Return every line below verbatim, leaving out the picture.

━━ Data lines

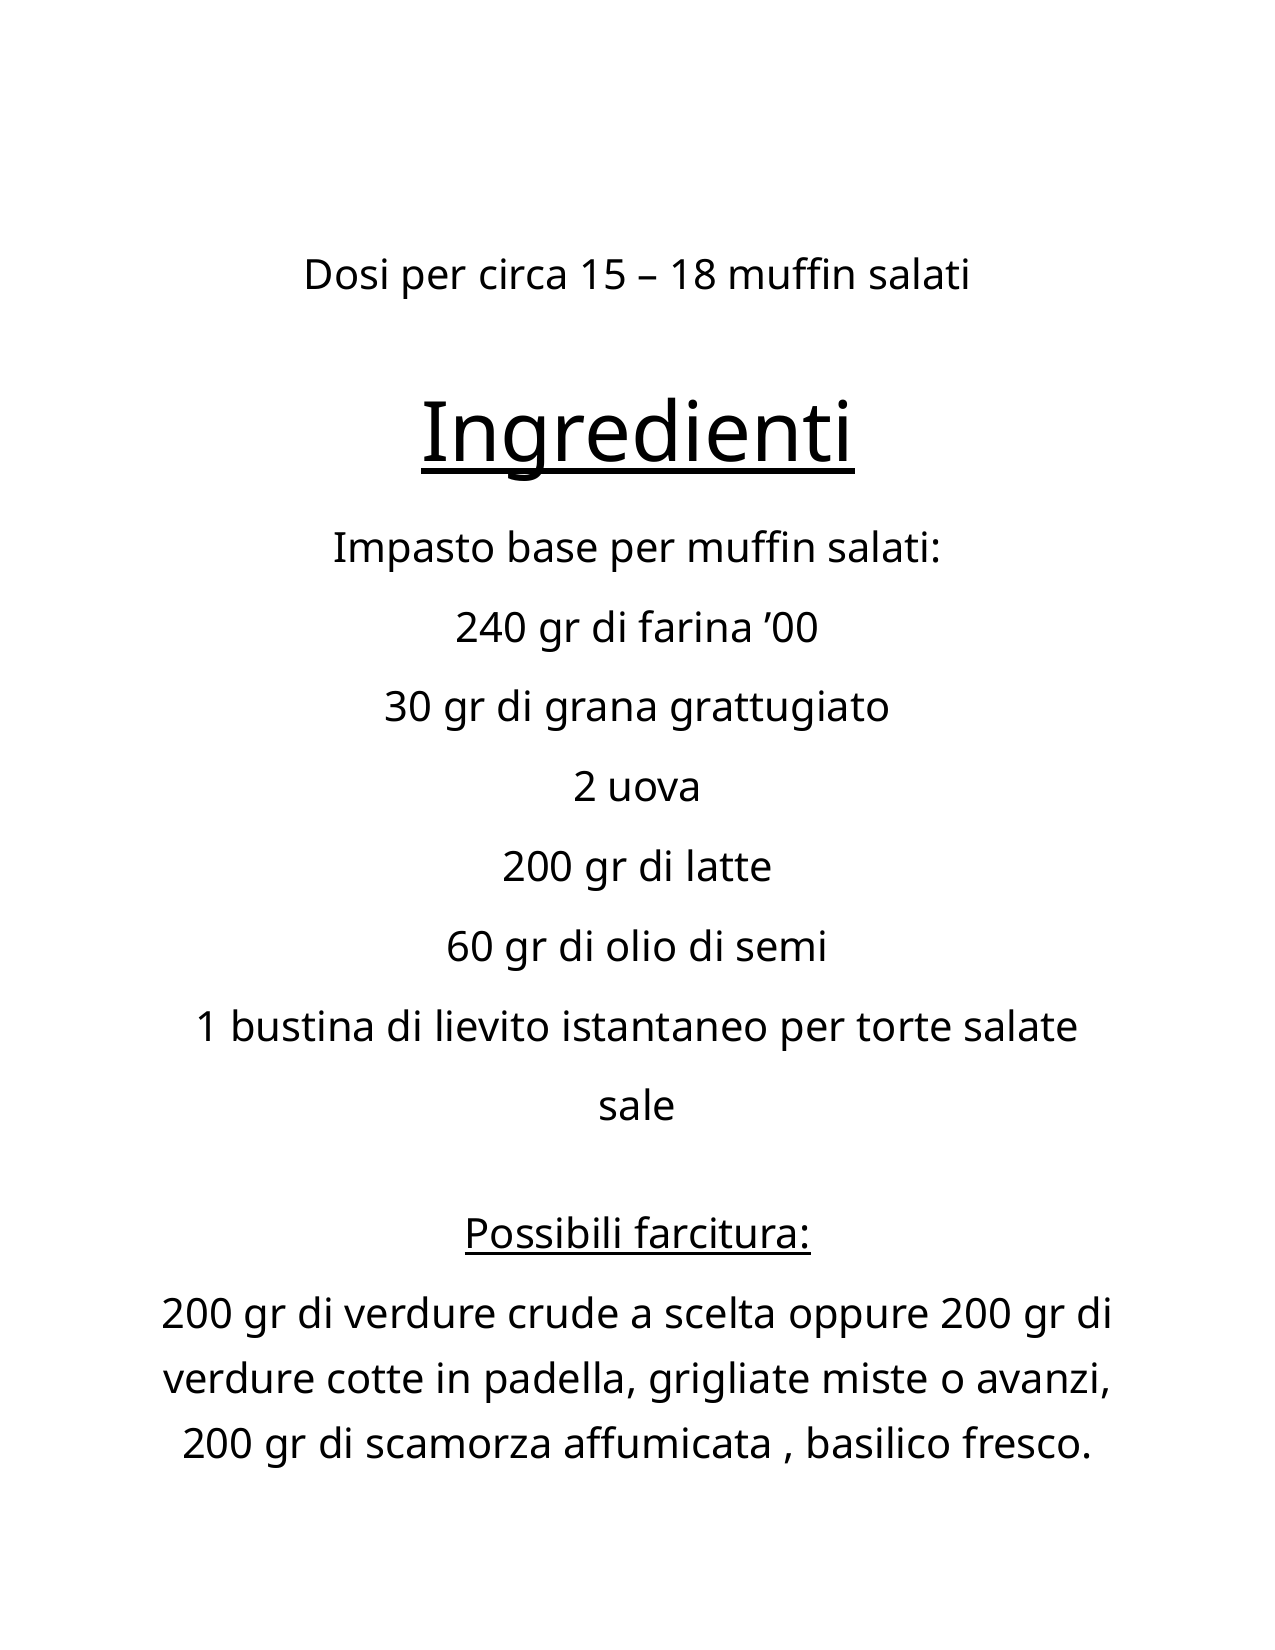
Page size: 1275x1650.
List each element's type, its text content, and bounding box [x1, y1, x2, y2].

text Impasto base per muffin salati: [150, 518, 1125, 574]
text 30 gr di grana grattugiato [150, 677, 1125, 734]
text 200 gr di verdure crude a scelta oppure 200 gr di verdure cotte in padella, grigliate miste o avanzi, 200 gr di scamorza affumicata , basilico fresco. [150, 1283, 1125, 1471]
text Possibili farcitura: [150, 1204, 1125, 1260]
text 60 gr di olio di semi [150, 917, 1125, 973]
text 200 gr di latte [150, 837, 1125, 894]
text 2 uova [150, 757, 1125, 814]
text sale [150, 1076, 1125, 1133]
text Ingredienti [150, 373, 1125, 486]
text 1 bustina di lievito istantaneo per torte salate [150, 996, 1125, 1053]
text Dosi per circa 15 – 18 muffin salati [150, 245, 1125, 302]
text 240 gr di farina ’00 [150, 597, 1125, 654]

━━━━

Problem solution:
Page size: 1275x1650.
List each element's type, its text content, and bounding box [x1, y1, x2, y2].

text Impasto base per muffin salati: [150, 518, 1125, 574]
text 30 gr di grana grattugiato [150, 677, 1125, 734]
text 200 gr di verdure crude a scelta oppure 200 gr di verdure cotte in padella, grigliate miste o avanzi, 200 gr di scamorza affumicata , basilico fresco. [150, 1283, 1125, 1471]
text Possibili farcitura: [150, 1204, 1125, 1260]
text 60 gr di olio di semi [150, 917, 1125, 973]
text 200 gr di latte [150, 837, 1125, 894]
text 2 uova [150, 757, 1125, 814]
text sale [150, 1076, 1125, 1133]
text Ingredienti [150, 373, 1125, 486]
text 1 bustina di lievito istantaneo per torte salate [150, 996, 1125, 1053]
text Dosi per circa 15 – 18 muffin salati [150, 245, 1125, 302]
text 240 gr di farina ’00 [150, 597, 1125, 654]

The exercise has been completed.